* Trecho selecionado
Friday, 26 de April de 2024 ISSN 1519-7670 - Ano 24 - nº 1285

A musa da censura e o Supremo

CASO GUGU

José Paulo Cavalcanti Filho (*)

A suspensão do programa Domingo Legal (21/9/03) foi censura ou não foi?, eis a questão. Para os leitores e espectadores que votaram na urna eletrônica do Observatório da Imprensa, não foi. Compreende-se. Mas esse "julgamento" não é necessariamente correto. E vale a pena gastar um pouco mais de tinta pensando, para usar expressão de George Steiner, na "musa da censura".

Os argumentos a favor da legalidade da suspensão do programa, em análise puramente jurídica, não têm consistência. A Lei de Imprensa, única Lei Ordinária a que se recorre para justificar a medida, nem remotamente a autoriza. Os invocados artigos 16 e 19, além de não referir o tema, ainda arbitram penas diferentes dessa pena de suspensão de programa.

Em defesa da tese também são lembrados princípios constitucionais, especialmente os contidos no artigo 221 ? segundo os quais deve a programação "atender finalidades educativas, promoção da cultura, respeito aos valores éticos e sociais". Mas estes são só princípios, aos quais sempre se poderá opor outros princípios, garantidores da liberdade de expressão. Havendo ainda os que buscam suprir a carência de Lei Ordinária, capaz de dar concreção a ditos princípios constitucionais, admitindo serem estes princípios "auto-aplicáveis". Um argumento, tecnicamente, ainda menos sério.

* Extrato de dados

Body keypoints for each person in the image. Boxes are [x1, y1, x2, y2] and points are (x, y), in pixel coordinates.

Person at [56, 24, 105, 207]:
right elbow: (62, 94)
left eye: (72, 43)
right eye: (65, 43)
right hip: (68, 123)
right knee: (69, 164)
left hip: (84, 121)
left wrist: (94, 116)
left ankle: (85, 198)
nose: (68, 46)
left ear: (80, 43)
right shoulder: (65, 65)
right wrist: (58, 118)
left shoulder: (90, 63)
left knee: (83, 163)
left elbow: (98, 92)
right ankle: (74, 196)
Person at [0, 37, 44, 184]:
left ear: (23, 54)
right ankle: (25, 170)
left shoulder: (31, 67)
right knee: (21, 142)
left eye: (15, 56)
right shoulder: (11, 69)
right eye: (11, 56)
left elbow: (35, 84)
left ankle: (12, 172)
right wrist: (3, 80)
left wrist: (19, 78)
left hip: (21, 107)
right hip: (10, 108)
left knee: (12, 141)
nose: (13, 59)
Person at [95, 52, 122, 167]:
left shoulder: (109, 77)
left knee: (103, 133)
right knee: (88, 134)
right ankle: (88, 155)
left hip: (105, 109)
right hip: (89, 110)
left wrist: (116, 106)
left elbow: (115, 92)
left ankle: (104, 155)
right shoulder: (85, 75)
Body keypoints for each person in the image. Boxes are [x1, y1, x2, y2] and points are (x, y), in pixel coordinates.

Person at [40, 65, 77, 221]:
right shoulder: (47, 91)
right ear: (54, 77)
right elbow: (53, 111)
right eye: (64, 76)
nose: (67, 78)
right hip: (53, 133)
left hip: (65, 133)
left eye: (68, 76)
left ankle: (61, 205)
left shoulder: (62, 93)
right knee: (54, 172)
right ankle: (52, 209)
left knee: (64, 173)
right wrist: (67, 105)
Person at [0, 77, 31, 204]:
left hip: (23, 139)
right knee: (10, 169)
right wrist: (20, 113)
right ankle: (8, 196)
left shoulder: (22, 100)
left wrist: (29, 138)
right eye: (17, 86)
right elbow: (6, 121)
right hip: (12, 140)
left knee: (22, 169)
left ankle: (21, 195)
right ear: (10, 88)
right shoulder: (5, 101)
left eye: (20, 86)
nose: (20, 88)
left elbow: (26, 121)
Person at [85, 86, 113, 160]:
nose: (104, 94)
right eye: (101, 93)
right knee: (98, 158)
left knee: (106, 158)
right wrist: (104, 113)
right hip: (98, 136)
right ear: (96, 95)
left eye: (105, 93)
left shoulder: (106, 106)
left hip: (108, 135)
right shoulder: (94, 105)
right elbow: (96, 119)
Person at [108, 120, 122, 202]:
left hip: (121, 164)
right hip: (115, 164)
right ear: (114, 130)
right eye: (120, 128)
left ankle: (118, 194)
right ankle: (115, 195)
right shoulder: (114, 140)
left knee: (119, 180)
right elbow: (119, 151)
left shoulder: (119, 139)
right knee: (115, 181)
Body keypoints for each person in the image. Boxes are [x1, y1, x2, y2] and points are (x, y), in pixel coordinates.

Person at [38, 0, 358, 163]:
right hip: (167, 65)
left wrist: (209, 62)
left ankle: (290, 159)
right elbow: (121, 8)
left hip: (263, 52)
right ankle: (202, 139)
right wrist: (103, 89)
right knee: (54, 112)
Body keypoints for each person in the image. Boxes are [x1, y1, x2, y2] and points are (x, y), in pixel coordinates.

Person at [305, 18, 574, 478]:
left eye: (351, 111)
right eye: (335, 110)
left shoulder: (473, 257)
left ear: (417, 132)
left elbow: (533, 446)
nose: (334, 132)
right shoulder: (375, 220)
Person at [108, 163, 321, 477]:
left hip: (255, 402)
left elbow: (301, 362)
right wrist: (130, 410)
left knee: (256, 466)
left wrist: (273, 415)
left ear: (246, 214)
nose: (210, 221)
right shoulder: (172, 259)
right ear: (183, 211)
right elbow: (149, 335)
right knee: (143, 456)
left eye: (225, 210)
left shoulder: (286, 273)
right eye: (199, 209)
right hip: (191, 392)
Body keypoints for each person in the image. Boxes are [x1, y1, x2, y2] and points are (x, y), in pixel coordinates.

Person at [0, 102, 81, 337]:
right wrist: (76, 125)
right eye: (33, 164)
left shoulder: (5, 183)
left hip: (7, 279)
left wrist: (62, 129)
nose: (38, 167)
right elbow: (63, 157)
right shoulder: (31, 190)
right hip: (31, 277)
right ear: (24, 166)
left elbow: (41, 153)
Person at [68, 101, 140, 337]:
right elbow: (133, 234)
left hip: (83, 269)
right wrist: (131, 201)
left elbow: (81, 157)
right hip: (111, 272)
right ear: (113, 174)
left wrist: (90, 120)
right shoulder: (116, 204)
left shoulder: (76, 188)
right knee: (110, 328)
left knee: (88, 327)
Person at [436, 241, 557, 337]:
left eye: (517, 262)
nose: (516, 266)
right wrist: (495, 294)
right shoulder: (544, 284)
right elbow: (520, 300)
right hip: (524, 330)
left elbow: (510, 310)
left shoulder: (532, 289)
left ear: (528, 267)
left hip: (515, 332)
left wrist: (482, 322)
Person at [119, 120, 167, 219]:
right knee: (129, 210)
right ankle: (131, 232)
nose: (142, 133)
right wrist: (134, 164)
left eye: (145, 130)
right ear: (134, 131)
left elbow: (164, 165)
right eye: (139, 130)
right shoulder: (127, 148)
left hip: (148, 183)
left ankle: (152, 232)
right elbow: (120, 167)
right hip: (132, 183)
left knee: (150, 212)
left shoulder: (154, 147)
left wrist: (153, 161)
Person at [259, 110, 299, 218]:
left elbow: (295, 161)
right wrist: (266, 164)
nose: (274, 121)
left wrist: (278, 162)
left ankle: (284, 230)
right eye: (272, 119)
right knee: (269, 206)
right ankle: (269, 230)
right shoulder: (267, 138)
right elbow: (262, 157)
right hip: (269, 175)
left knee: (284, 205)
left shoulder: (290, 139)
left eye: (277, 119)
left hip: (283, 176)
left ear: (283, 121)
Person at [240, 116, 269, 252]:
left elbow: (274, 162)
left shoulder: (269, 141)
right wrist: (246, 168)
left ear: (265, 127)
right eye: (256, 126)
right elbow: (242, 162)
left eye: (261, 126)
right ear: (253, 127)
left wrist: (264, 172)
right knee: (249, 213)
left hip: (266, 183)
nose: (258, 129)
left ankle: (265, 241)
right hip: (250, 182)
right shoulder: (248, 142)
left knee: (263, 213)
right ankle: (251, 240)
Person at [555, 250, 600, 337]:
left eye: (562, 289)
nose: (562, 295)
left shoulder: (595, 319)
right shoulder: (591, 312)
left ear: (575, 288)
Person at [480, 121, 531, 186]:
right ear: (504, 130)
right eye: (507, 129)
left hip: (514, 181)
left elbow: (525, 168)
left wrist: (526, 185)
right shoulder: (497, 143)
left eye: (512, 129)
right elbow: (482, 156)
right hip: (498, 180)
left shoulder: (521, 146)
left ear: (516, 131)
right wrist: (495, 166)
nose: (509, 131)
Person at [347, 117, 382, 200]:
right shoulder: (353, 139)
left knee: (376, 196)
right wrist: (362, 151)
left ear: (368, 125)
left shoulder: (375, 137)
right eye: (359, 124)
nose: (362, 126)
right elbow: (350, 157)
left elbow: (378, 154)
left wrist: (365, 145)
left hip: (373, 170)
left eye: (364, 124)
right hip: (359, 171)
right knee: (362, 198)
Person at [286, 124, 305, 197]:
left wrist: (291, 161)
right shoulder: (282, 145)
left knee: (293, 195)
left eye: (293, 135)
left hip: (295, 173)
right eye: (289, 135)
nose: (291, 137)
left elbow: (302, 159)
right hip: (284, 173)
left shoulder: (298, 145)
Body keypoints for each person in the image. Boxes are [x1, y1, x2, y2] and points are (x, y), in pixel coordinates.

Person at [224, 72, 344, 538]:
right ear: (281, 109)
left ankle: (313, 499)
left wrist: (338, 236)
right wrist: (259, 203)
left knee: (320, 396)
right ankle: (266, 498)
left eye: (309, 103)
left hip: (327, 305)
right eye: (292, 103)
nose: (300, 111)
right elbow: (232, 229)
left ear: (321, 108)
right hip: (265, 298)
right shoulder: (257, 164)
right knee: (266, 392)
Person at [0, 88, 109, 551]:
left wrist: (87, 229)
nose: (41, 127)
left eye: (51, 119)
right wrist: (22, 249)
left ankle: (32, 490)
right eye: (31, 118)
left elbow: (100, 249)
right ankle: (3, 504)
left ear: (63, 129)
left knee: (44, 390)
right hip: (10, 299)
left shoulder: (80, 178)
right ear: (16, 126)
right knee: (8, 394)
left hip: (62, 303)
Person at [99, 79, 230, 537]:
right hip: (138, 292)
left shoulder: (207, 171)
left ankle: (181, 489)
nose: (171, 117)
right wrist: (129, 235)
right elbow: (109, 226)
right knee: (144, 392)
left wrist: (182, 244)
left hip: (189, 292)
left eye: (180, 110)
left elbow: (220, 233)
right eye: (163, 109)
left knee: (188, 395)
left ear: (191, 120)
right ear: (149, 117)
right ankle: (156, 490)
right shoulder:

* Ordem de serviço
Transcreva do artigo sobre a suspensão do programa Domingo Legal a passagem entre "Em defesa da" e "ainda menos sério.", inclusive.

* Resposta escrita
Em defesa da tese também são lembrados princípios constitucionais, especialmente os contidos no artigo 221 ? segundo os quais deve a programação "atender finalidades educativas, promoção da cultura, respeito aos valores éticos e sociais". Mas estes são só princípios, aos quais sempre se poderá opor outros princípios, garantidores da liberdade de expressão. Havendo ainda os que buscam suprir a carência de Lei Ordinária, capaz de dar concreção a ditos princípios constitucionais, admitindo serem estes princípios "auto-aplicáveis". Um argumento, tecnicamente, ainda menos sério.